I guess the cause is the environment setting, but I do not know what the environment factors would affect the socket communication?
And the socket using the Tcp/Ip protocal to communicate, the problem is related with the long time task, so what values about tcp would affect the timeout of socket communication?
After my analysis about the logs, i found after the message are written to the socket, there were no exceptions are thrown/caught. But always after 15 minutes, there are exceptions in the objectInputStream.readObject() codes snippet of Server Side which is used to accept the request from client. However, socket.getSoTimeout value is 0, so it is very strange that the a Timed out Exception was thrown.
{2012-01-09 17:44:13,908} ERROR java.net.SocketException: Connection timed out
at java.net.SocketInputStream.socketRead0(Native Method)

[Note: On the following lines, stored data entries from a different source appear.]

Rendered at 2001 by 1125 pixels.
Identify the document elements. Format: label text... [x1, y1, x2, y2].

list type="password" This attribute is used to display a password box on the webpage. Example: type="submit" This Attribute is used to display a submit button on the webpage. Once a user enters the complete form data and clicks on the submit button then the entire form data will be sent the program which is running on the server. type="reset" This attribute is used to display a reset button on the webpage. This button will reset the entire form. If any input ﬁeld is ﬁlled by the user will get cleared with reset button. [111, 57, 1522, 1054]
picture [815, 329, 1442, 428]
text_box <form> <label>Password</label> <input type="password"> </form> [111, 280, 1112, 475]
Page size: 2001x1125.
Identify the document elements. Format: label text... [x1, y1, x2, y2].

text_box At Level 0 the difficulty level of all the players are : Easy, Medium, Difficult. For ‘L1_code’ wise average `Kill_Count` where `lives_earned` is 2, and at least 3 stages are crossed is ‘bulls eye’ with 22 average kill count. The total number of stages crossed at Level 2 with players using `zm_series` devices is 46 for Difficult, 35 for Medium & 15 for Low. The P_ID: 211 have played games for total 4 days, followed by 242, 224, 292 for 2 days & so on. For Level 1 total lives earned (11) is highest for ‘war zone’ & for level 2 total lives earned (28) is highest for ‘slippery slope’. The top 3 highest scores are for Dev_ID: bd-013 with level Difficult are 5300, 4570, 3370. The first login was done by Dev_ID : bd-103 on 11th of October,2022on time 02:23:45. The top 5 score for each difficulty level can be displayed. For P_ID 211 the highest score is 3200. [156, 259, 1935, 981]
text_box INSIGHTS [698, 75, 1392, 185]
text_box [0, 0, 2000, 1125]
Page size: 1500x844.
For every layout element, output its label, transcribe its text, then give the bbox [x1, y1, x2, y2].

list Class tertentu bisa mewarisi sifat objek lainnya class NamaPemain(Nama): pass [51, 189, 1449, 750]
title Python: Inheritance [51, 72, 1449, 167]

at java.net.SocketInputStream.read(SocketInputStream.java:146)
at sun.security.ssl.InputRecord.readFully(InputRecord.java:312)
at sun.security.ssl.InputRecord.read(InputRecord.java:350)
at sun.security.ssl.SSLSocketImpl.readRecord(SSLSocketImpl.java:809)
at sun.security.ssl.SSLSocketImpl.readDataRecord(SSLSocketImpl.java:766)
at sun.security.ssl.AppInputStream.read(AppInputStream.java:94)
at sun.security.ssl.AppInputStream.read(AppInputStream.java:69)
at java.io.ObjectInputStream$PeekInputStream.peek(ObjectInputStream.java:2265)
at java.io.ObjectInputStream$BlockDataInputStream.peek(ObjectInputStream.java:2558)
at java.io.ObjectInputStream$BlockDataInputStream.peekByte(ObjectInputStream.java:2568)
at java.io.ObjectInputStream.readObject0(ObjectInputStream.java:1314)
at java.io.ObjectInputStream.readObject(ObjectInputStream.java:368)
so why the Connection Timed out exceptions are thrown?
This problem is solved. using the tcpdump to capture the messages flows. I have found that while in the application level, ObjectOutputStream.writeObject() method was invoked, in the tcp level, many times [TCP ReTransmission] were found.
So, I concluded that the connection is possibly be dead, although using the netstat -an command the tcp connection state still was ESTABLISHED.
So I wrote a testing application to periodically sent Testing messages as the heart-beating messages from the Server. Then this problem disappeared.
The read() methods of java.io.InputStream are blocking calls., which means they wait "forever" if they are called when there is no data in the stream to read.
This is completely expected behaviour and as per the published contract in javadoc if the server does not respond.
If you want a non-blocking read, use the java.nio.* classes.